Application of the forest–soil–water model (PnET-BGC/CHESS) to the Lysina catchment, Czech Republic

Abstract

In this study a fully linked plant-soil-water model PnET-BGC/CHESS (Santore, R.C., 1996. PnET-BGC/CHESS model. Version P3NC115; Santore, R.C., 1999. Modeling forest soil response to chemical treatment at three sites in the Adirondack Mountains, New York) was evaluated and applied. Forest growth, hydrologic, and biogeochemical processes with emphasis on element cycling in forest and adjacent aquatic ecosystems were simulated for the Lysina catchment, Czech Republic. The PnET-BGC submodel expands calculations of forest productivity and water use of the earliest version of the PnET model to include decomposition processes and cycling of major nutrients and other elements. The CHESS submodel simulates abiotic soil chemical processes. The study catchment consists of Norway spruce ( Picea abies) plantations on Spodosols located in a granitic highland of western Bohemia.
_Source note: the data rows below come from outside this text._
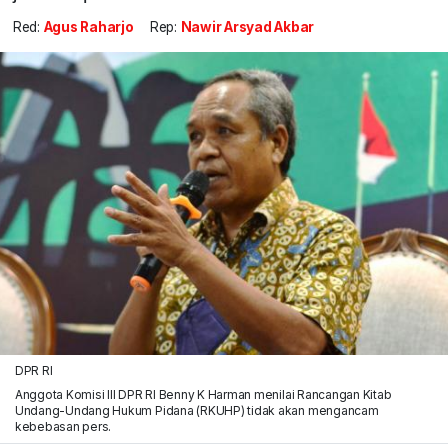
Red:
Agus Raharjo
Rep:
Nawir Arsyad Akbar
DPR RI
Anggota Komisi III DPR RI Benny K Harman menilai Rancangan Kitab
Undang-Undang Hukum Pidana (RKUHP) tidak akan mengancam
kebebasan pers.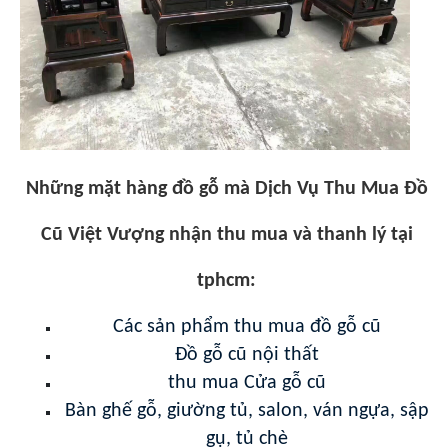
Những mặt hàng đồ gỗ mà Dịch Vụ Thu Mua Đồ
Cũ Việt Vượng nhận thu mua và thanh lý tại
tphcm:
Các sản phẩm thu mua đồ gỗ cũ
Đồ gỗ cũ nội thất
thu mua Cửa gỗ cũ
Bàn ghế gỗ, giường tủ, salon, ván ngựa, sập
gụ, tủ chè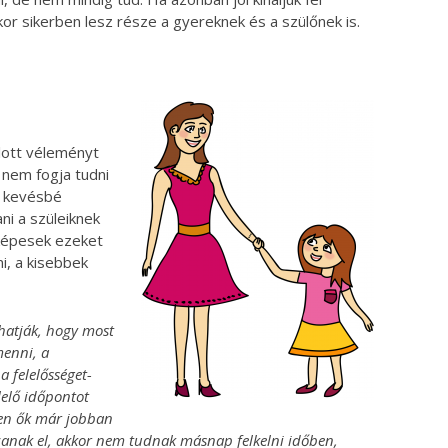
or sikerben lesz része a gyereknek és a szülőnek is.
lott véleményt
lő nem fogja tudni
k kevésbé
ni a szüleiknek
 képesek ezeket
i, a kisebbek
thatják, hogy most
menni, a
 felelősséget-
lelő időpontot
zen ők már jobban
zanak el, akkor nem tudnak másnap felkelni időben,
Forest growth, hydrology and biogeochemistry of the catchment were simulated for the period 1550–2050. Simulated concentrations of SO 4 2−, F −, Ca 2+, Mg 2+, Na +, K +, Fe T, Si, and monomeric Al were similar to streamwater concentrations measured in 1990–1994. The model moderately overpredicted H +, Cl − and DOC, and highly overpredicted NO 3 − and especially NH 4 +. A scenario of reductions of S inputs by 67% of 1991–1994 values in 1995–2050 showed a decrease in base saturation of soil of 2.5% between 1995 and 2050. Inputs of S reduced by 90% of current values showed an increase in soil base saturation after 2030. Scenarios of improved deposition of S showed desorption of previously stored S to drainage water which delayed recovery from inputs of acidic deposition.